-- Opening Marker --

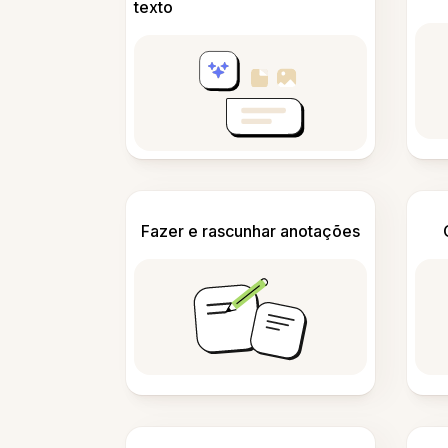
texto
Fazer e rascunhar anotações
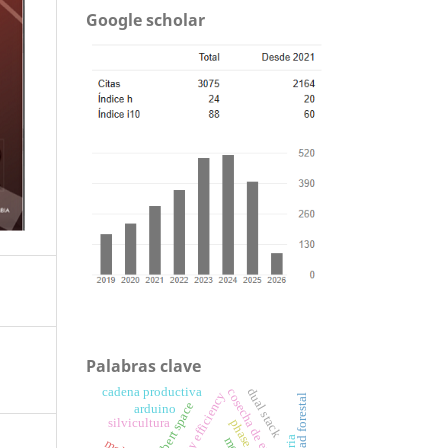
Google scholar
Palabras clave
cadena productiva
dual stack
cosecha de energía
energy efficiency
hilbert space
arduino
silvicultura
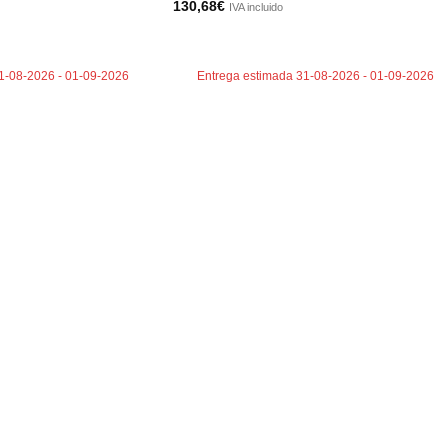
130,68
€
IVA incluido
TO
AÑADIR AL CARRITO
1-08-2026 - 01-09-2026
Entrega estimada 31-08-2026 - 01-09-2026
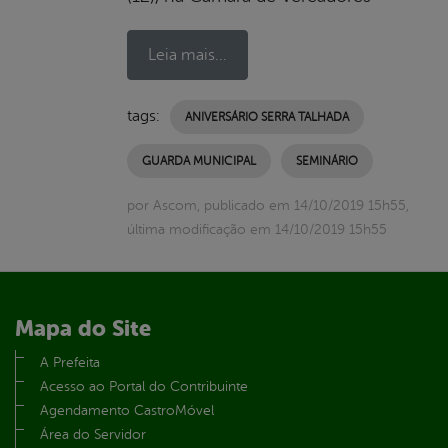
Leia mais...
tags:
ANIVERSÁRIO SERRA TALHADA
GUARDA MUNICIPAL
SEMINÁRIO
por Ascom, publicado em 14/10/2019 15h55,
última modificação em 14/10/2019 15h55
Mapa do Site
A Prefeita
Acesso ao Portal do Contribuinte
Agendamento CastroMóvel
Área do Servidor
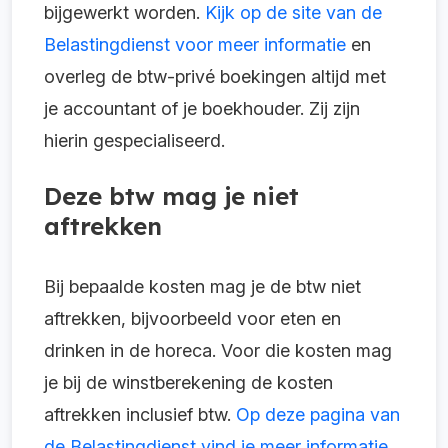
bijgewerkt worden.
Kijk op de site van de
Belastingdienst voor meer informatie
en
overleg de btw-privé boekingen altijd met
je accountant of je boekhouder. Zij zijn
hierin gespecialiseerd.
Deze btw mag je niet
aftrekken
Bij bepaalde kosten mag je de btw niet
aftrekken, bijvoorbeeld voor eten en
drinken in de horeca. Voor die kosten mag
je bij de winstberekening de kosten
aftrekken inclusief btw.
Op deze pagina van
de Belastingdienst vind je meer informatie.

-- Closing Marker --
-- Opening Marker --

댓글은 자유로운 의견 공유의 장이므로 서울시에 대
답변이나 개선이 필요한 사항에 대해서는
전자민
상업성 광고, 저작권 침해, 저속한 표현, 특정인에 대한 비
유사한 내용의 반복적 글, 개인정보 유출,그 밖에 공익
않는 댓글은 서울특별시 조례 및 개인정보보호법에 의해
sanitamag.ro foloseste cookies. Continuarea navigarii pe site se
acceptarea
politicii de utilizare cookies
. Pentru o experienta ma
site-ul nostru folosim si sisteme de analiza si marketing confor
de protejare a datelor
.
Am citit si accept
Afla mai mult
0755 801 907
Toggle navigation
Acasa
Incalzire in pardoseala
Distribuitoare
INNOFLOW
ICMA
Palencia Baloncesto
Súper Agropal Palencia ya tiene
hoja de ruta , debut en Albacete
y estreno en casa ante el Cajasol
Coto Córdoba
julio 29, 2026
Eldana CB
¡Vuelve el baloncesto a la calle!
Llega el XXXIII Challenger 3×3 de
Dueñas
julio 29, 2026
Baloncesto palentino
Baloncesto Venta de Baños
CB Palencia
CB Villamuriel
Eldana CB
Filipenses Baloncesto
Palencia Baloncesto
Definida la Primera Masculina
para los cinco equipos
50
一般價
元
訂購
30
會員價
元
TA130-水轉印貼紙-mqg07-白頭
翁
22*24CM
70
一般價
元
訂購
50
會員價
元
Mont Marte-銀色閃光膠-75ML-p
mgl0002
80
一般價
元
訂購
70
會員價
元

-- Closing Marker --

What you need to do – Reproduce the part of the records that opens with the line containing "Google scholar" and closes with the line containing "Área do Servidor", switching "arduino" to "raspberry pi" and leaving everything else unchanged. Omit the pictures from the answer.

Response below –
Google scholar
Palabras clave
cadena productiva
dual stack
cosecha de energía
energy efficiency
hilbert space
raspberry pi
silvicultura
130,68
€
IVA incluido
TO
AÑADIR AL CARRITO
1-08-2026 - 01-09-2026
Entrega estimada 31-08-2026 - 01-09-2026
Leia mais...
tags:
ANIVERSÁRIO SERRA TALHADA
GUARDA MUNICIPAL
SEMINÁRIO
por Ascom, publicado em 14/10/2019 15h55,
última modificação em 14/10/2019 15h55
Mapa do Site
A Prefeita
Acesso ao Portal do Contribuinte
Agendamento CastroMóvel
Área do Servidor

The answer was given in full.